Koch rechnet in der Pandemie zwar weiter mit Überraschungen, gibt sich aber dennoch zuversichtlich: «Ich rechne auf den Sommer hin, ähnlich wie im letzten Jahr, mit einer positiven Entwicklung. Dennoch bleibt schwer abschätzbar, wie es mit Grossveranstaltungen weitergeht. Dies aus zwei Gründen: Erstens ist es fast unmöglich, die epidemiologische Lage wegen der Virus-Mutationen vorauszusehen. Die zweite Variable ist die Politik: Wir sehen das tagtäglich. In verschiedenen Ländern mit ganz ähnlichen Lagen sehen wir völlig unterschiedliche politische Massnahmen. Die politische Stimmung ist ebenso schwer voraussehbar wie die epidemiologische.»
Also fragen wir anders: Ist es in der Schweiz komplizierter, die Fans zurück in die Stadien zu lassen, als eine Euro in zwölf Städten vor Publikum zu organisieren? Daniel Koch: «Das ist eine gute Frage. Ich denke, dass es nicht komplizierter ist, im Sommer an der Euro Zuschauer in den Stadien zu haben.» Weil die UEFA in allen Ländern äusserst professionell aufgestellt ist. Letztlich entscheiden aber die Länder und die Städte, was möglich ist und was nicht. «Ich sage: Es ist nicht nur ein Nachteil, dass die Euro in verschiedenen Ländern ausgetragen wird.»

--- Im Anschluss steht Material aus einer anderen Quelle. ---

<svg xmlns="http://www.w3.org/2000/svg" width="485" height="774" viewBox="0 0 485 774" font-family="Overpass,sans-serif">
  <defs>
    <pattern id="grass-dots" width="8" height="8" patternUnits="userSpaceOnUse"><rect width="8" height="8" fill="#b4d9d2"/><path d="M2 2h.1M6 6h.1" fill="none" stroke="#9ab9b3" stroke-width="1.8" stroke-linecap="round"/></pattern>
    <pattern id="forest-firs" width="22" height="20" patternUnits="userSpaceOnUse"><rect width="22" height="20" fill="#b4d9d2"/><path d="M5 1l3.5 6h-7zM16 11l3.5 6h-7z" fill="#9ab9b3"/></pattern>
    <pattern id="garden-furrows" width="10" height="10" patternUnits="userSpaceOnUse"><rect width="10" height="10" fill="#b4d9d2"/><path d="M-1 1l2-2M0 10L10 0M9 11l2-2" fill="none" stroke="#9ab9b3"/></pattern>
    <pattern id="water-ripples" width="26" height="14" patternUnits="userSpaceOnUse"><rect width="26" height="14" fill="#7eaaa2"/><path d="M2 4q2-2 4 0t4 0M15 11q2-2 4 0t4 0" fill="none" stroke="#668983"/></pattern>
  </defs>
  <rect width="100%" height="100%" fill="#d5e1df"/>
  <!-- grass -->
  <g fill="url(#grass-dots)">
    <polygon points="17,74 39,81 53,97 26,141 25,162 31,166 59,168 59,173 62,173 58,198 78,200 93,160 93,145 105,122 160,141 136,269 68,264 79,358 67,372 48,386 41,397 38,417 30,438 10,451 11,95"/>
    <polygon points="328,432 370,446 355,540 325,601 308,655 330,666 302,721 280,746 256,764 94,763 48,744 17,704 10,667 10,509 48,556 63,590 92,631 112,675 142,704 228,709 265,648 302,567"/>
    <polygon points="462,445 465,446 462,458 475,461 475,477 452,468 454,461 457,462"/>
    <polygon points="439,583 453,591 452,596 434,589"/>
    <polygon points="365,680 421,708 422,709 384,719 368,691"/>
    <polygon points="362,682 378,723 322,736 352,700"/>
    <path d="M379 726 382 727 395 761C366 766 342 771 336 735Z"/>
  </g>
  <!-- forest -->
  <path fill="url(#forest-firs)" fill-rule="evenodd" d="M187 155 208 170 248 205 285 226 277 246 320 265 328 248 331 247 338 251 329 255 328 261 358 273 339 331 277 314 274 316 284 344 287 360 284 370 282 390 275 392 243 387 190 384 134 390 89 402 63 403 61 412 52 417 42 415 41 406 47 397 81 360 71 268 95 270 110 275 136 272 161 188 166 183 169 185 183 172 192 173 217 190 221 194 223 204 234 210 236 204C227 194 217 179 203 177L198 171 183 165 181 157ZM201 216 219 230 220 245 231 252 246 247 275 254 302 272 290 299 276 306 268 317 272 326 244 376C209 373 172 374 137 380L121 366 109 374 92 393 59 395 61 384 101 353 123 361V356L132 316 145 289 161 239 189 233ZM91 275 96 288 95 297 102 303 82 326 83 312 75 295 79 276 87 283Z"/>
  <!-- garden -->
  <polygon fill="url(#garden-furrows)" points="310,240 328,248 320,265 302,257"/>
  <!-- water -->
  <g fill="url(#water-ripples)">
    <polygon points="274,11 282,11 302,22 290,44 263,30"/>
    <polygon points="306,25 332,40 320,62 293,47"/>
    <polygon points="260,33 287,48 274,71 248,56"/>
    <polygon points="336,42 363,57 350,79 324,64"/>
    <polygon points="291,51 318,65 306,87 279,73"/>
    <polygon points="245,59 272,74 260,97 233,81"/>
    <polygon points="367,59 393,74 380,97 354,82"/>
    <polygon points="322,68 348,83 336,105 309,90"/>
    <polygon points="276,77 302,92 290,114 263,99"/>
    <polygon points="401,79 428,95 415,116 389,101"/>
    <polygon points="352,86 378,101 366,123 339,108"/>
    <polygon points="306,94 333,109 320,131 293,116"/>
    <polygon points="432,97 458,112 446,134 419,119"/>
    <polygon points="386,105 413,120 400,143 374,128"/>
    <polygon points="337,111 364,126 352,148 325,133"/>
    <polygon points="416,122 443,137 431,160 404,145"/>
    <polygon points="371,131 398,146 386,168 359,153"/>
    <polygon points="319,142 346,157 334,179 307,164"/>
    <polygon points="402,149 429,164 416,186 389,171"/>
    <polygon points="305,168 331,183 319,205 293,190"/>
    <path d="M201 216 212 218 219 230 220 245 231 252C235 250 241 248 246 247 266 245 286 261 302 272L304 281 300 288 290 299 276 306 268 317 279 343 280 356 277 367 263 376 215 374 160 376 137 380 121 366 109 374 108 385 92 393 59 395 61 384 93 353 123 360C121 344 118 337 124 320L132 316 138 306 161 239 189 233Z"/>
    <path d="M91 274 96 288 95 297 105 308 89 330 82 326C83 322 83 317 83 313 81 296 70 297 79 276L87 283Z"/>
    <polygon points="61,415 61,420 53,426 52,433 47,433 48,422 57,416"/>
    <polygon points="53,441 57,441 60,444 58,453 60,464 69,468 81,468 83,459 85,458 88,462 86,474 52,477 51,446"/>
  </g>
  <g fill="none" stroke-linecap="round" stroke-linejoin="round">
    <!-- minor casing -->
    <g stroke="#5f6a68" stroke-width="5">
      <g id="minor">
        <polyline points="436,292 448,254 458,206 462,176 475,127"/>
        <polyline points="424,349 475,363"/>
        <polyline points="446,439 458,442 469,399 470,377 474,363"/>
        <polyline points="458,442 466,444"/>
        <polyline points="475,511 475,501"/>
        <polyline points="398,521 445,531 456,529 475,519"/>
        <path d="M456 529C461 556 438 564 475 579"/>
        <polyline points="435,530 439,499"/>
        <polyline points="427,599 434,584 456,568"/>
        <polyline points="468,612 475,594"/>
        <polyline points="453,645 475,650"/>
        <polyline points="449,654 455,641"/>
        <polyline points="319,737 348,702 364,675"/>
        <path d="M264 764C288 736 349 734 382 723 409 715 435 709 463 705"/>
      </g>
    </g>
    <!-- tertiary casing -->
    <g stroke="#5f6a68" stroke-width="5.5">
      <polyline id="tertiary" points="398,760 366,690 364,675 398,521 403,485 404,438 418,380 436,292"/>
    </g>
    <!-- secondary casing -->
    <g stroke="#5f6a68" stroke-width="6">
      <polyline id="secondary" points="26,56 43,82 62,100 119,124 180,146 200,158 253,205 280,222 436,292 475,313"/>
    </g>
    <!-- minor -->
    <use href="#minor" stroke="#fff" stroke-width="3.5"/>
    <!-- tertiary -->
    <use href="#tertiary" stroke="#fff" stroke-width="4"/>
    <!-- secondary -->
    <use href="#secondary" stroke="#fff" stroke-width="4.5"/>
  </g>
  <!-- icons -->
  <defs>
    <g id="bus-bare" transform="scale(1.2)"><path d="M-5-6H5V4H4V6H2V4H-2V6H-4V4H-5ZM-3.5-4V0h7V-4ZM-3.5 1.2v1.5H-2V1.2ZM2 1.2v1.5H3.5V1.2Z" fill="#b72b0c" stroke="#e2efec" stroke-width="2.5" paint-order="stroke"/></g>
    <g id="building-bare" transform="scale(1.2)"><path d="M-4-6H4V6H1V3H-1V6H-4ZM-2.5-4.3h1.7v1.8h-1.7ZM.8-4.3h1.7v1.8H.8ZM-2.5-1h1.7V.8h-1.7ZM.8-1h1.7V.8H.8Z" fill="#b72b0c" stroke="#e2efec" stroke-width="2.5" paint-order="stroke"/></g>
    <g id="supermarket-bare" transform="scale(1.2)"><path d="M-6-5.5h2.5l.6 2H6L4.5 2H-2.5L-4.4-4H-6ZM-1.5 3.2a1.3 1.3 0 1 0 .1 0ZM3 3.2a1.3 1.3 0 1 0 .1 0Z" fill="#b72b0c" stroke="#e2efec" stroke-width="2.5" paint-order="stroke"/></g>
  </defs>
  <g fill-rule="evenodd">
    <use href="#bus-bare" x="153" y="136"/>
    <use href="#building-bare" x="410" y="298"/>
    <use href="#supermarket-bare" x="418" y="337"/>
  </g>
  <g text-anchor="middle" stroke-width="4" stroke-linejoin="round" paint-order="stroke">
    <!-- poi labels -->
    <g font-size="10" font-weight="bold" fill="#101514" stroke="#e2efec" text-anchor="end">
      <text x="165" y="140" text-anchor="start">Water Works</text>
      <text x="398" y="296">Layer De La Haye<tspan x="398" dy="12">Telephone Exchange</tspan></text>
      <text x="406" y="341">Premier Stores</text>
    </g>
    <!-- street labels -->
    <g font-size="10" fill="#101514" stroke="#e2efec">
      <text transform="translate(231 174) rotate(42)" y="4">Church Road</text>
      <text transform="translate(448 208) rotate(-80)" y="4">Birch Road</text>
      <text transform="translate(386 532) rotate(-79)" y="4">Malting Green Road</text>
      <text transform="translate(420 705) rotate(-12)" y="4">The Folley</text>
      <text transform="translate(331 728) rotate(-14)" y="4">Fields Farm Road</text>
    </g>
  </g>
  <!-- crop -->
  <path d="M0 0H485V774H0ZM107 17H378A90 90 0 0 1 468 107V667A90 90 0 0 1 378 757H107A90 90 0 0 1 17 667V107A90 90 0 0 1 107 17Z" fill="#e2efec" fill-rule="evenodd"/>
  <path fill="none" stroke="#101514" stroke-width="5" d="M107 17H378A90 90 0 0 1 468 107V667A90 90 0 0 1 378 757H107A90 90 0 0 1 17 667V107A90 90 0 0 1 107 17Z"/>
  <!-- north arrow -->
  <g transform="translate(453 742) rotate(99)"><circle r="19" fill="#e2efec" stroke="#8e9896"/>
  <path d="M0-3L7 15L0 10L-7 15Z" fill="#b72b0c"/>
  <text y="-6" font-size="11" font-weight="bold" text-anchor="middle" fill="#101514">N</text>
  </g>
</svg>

In der Schweiz weckte der Bundesrat am letzten Mittwoch Hoffnungen. Schon ab April, beim zweiten Öffnungsschritt, könnten Zuschauer wieder zugelassen werden – zumindest unter freiem Himmel. Konkret steht im Plan für den zweiten Öffnungsschritt, der sich derzeit bei den Kantonen in der Vernehmlassung befindet: «Professionelle Veranstaltungen Kultur, Freizeit und Sport: mit Maske und Abstand, nur sitzend, Konsumation nur im Aussenbereich, maximale Anzahl Zuschauende drinnen und (höhere Zahl) draussen und nur max. 1/3 Kapazität».
Die Worte, die Guy Parmelin an der Bundesrats-Medienkonferenz wählte, treffen auch auf den Sport zu. Das Licht am Ende des Tunnels ist zu sehen, auch wenn der Tunnel noch lang ist. Denn: Wenn Zuschauer wieder in die Stadien dürfen, heisst das noch lange nicht, dass sie sofort auch wieder kommen.
Das Australian Tennis Open verkaufte in den letzten Jahren problemlos 60'000 Tickets pro Tag. Heuer standen in der ersten Turnierwoche 30'000 Eintritte pro Tag zur Verfügung. Es kamen aber nie mehr als 21'000.
Auch in der Schweiz liess sich Ähnliches beobachten. Als im Oktober Zuschauer zugelassen waren, blieben die Zahlen unter dem, was erlaubt gewesen wäre. «Wenn alle sagen, das ist gefährlich, gefährlich, gefährlich – dann werden die Zuschauer nicht kommen», sagt Daniel Koch. Er rechnet aber damit, dass die Hemmschwelle schnell wieder sinkt. Und wann kehrt nach einem Jahr Pandemie die Normalität zurück? Daniel Koch: «In einem Jahr spätestens werden wir die Pandemie ziemlich gut im Griff haben. Davon gehe ich ganz fest aus.»